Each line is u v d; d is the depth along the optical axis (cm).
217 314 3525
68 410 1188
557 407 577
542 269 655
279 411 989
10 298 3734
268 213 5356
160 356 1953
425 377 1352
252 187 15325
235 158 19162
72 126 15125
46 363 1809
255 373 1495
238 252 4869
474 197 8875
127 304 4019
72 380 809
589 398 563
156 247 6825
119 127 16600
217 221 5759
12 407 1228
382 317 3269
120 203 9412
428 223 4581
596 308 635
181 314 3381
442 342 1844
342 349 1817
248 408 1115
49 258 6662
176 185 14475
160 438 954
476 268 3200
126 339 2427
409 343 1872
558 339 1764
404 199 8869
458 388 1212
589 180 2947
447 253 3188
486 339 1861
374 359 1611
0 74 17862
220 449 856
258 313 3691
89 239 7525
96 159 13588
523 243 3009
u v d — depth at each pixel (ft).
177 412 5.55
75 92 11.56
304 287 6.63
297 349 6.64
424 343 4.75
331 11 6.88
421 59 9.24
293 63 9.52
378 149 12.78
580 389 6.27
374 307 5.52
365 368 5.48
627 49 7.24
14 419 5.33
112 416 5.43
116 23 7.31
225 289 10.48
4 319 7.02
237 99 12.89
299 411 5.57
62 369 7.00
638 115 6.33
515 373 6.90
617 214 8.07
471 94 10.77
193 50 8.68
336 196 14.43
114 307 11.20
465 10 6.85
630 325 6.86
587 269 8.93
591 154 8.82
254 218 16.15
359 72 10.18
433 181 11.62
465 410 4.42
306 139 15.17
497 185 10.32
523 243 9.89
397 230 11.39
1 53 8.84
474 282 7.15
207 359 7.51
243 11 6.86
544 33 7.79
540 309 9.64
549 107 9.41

What to produce — Copy, character for character, the lines from the line that holds "156 247 6825" through the final line of the records above.

Answer to the exercise —
156 247 6825
119 127 16600
217 221 5759
12 407 1228
382 317 3269
120 203 9412
428 223 4581
596 308 635
181 314 3381
442 342 1844
342 349 1817
248 408 1115
49 258 6662
176 185 14475
160 438 954
476 268 3200
126 339 2427
409 343 1872
558 339 1764
404 199 8869
458 388 1212
589 180 2947
447 253 3188
486 339 1861
374 359 1611
0 74 17862
220 449 856
258 313 3691
89 239 7525
96 159 13588
523 243 3009
u v d — depth at each pixel (ft).
177 412 5.55
75 92 11.56
304 287 6.63
297 349 6.64
424 343 4.75
331 11 6.88
421 59 9.24
293 63 9.52
378 149 12.78
580 389 6.27
374 307 5.52
365 368 5.48
627 49 7.24
14 419 5.33
112 416 5.43
116 23 7.31
225 289 10.48
4 319 7.02
237 99 12.89
299 411 5.57
62 369 7.00
638 115 6.33
515 373 6.90
617 214 8.07
471 94 10.77
193 50 8.68
336 196 14.43
114 307 11.20
465 10 6.85
630 325 6.86
587 269 8.93
591 154 8.82
254 218 16.15
359 72 10.18
433 181 11.62
465 410 4.42
306 139 15.17
497 185 10.32
523 243 9.89
397 230 11.39
1 53 8.84
474 282 7.15
207 359 7.51
243 11 6.86
544 33 7.79
540 309 9.64
549 107 9.41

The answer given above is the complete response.